The Austin Chronicle

https://www.austinchronicle.com/events/film/2013-05-03/the-angels-share/

The Angels' Share

Not rated, 101 min. Directed by Ken Loach. Starring Paul Brannigan, John Henshaw, Gary Maitland, Jasmin Riggins, William Ruane, Roger Allam, Siobhan Reilly.

REVIEWED By Leah Churner, Fri., May 3, 2013

Veteran social-realist director Ken Loach, 76, may be at his spunkiest defending the “c-word.” Upon the completion of his new Glasgow-set comedy, The Angel’s Share, he found himself in a fracas with the British Board of Film Classification, which objected to instances of the epithet in Paul Laverty’s screenplay. Pronounced “coont” in brogue, the term is less taboo in working-class Scotland than it is in middle-class England, and still less than in America, where it retains a status as the most obscene monosyllable in the lexicon. (Recall The Onion’s tweet about Quvenzhané Wallis at this year’s Oscars.) At Cannes, where his film took the Jury Prize in 2012, Loach railed against the arbitrary and classist hegemony of the ratings system. As he explained to The Guardian, BBFC was “obsessed” with the word: “We were allowed seven cunts … but only two of them could be aggressive cunts.” I’m not sure what the final count was, because the version of The Angel’s Share I saw did not have subtitles. (The theatrical version is subtitled.) It’s possible I got lucky: this “language barrier” may have added a measure of otherwise-lacking exoticism to this familiar tale. Despite its racy language, the film feels soft-edged and flabby for a UK comedy import.

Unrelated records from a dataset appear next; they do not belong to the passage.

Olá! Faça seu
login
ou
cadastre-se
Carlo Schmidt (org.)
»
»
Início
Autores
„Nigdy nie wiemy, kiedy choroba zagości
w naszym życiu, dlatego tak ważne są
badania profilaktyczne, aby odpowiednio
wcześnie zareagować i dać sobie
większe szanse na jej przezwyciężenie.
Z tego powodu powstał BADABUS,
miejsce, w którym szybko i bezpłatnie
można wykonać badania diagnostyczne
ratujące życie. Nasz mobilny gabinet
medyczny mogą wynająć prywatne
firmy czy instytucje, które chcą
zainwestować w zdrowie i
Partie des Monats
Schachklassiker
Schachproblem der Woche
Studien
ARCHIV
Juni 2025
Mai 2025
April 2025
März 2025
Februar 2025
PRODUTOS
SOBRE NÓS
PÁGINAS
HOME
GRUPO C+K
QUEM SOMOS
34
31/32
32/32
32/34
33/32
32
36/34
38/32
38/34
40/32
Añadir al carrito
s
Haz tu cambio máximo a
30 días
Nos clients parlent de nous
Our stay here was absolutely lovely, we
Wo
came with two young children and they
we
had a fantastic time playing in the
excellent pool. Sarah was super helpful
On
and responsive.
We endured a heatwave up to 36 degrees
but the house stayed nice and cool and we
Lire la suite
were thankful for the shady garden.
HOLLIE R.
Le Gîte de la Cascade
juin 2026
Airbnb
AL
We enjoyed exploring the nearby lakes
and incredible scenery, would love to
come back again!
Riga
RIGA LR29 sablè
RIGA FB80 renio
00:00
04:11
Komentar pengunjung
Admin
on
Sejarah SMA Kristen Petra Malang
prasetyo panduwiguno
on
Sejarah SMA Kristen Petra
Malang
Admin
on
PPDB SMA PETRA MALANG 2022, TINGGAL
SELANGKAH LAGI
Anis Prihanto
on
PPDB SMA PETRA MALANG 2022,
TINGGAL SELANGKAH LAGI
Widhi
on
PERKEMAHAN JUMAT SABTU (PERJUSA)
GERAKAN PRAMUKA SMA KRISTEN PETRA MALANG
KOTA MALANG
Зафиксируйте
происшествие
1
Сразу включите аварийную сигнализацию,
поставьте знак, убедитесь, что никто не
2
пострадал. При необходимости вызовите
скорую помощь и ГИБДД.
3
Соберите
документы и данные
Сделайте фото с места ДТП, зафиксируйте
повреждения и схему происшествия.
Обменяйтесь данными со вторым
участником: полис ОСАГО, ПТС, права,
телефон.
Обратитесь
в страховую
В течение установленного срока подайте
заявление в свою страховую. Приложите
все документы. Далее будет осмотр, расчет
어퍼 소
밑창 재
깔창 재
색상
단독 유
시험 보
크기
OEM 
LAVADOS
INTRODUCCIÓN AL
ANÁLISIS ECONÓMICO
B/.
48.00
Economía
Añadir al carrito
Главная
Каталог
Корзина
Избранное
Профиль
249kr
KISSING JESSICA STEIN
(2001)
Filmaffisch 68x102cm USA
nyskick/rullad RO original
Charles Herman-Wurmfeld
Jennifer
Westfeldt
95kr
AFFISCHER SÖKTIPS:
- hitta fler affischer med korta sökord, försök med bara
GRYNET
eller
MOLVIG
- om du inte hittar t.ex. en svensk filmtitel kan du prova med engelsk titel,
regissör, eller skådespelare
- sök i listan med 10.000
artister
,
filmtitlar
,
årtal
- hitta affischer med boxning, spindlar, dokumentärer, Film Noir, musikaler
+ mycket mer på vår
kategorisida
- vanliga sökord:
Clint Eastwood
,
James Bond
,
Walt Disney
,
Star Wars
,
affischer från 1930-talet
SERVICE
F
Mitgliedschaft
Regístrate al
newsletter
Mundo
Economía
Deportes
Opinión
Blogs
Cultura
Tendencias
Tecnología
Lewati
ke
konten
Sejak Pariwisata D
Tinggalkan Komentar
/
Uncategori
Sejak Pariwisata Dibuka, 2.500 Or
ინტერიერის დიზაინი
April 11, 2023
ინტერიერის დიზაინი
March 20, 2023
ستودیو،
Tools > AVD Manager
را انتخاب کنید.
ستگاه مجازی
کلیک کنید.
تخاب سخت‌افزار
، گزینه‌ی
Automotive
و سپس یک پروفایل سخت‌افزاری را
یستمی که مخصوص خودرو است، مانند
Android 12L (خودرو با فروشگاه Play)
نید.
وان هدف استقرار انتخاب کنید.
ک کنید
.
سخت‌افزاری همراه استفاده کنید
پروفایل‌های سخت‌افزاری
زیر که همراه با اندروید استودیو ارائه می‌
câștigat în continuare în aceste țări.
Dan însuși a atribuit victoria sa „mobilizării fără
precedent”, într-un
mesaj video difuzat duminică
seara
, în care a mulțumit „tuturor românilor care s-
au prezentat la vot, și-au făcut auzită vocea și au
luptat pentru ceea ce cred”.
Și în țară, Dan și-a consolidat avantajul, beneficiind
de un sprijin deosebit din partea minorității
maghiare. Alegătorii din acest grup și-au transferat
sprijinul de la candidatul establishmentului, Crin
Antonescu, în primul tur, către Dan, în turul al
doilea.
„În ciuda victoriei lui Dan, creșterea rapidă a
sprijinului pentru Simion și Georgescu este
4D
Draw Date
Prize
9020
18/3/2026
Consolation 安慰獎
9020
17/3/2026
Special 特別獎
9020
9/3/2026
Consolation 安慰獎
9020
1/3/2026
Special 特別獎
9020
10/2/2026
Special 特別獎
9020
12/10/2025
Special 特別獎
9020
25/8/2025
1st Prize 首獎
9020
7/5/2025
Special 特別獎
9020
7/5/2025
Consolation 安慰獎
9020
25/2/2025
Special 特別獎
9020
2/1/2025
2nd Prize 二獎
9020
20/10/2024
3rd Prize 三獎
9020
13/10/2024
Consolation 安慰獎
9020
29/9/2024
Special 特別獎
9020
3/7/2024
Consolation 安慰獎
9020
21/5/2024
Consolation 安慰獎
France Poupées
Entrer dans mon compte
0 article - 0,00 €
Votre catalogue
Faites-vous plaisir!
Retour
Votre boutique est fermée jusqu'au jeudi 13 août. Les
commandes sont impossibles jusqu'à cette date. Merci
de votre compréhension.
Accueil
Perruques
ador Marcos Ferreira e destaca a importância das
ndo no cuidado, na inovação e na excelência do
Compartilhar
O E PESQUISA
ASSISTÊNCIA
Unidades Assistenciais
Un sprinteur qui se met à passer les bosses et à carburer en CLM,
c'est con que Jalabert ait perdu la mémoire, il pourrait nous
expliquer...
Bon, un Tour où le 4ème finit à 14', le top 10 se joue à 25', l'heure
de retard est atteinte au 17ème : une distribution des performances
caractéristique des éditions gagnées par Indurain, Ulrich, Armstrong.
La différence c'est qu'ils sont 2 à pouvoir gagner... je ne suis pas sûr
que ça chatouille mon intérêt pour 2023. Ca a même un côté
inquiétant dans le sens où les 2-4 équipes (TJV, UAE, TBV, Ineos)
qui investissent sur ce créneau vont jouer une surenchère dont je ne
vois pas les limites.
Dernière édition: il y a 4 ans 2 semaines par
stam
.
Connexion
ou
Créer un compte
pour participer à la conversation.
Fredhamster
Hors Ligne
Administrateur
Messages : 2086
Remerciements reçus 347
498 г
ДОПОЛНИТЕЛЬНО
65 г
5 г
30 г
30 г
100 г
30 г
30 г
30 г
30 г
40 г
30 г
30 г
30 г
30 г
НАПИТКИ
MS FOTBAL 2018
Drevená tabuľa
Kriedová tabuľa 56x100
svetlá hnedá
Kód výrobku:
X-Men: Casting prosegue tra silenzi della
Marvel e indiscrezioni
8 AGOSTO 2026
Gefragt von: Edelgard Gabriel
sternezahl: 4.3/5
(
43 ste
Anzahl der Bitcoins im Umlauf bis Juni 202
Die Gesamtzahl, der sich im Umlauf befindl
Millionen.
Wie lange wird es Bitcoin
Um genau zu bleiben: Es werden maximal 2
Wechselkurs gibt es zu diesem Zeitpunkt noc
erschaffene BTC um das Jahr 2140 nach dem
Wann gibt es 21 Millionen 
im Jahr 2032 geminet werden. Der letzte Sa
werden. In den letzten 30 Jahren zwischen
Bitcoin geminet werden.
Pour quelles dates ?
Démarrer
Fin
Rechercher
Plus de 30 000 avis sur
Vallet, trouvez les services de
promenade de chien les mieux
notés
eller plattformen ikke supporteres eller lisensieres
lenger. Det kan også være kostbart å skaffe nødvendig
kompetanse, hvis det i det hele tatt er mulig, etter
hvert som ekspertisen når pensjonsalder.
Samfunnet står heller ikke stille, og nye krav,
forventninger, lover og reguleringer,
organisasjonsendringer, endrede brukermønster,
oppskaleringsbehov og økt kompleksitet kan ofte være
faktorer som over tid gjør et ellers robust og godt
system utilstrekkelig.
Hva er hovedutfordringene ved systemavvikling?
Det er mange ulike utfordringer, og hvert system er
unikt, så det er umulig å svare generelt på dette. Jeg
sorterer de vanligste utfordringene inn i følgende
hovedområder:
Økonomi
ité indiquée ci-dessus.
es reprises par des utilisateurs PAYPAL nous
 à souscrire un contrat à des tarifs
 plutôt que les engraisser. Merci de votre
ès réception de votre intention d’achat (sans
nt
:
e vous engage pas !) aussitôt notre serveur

The film opens in a courtroom in which a string of young delinquents stands before a judge and is sentenced to community service. Mo (Riggins) was arrested for stealing a bird from a pet shop. Albert (Maitland) was loitering drunkenly on train tracks. Rhino (Ruane) peed on some statues, and Robbie (Brannigan) assaulted a stranger so violently that the victim was blinded in one eye. One of these things is not like the other, but Robbie is let off without jail time because his girlfriend, Leonie (Reilly), is pregnant and due any day. She warns him that if he ever gets arrested again, he will be out of her and the baby’s life for good. He vows to go straight. Or straightish.

Brannigan, a nonactor, is credible in the role – when he picks up a brick, you believe he’s actually going to throw it at somebody. He’s likable, too, resembling James Dean in the eyes and in the way he puckers his brow. At a work detail, Mo, Albert, Rhino and Robbie meet their supervisor, Harry (Henshaw), who takes pity on the kids. Harry, a whisky connoisseur, discovers that Robbie has a nose for subtle notes of variation in the drink. (The emphasis on his olfactory prowess seems odd, given his frequently busted beak and propensity for getting “coked to the gills.”) After learning the ins and outs of the fine whisky trade, Robbie breaks into a distillery on the eve of an auction and pumps a cask’s worth of million-pound liquid gold from a barrel. As the whisky-education and heist plots develop, drama morphs into farce, and suddenly the Proclaimers’ “I’m Gonna Be (500 Miles)” starts blaring the moment anybody gets behind the wheel of an automobile. Poor Leonie and the baby all but disappear from the story, and Loach disregards the fact that a transition from battery to larceny is not what she had in mind when she asked Robbie to change. The title, by the way, refers to the distillation process: the 2% of whisky that evaporates in the barrel is known as “the angel’s share.” I’m afraid there’s more than 2% evaporation going on in Loach’s latest.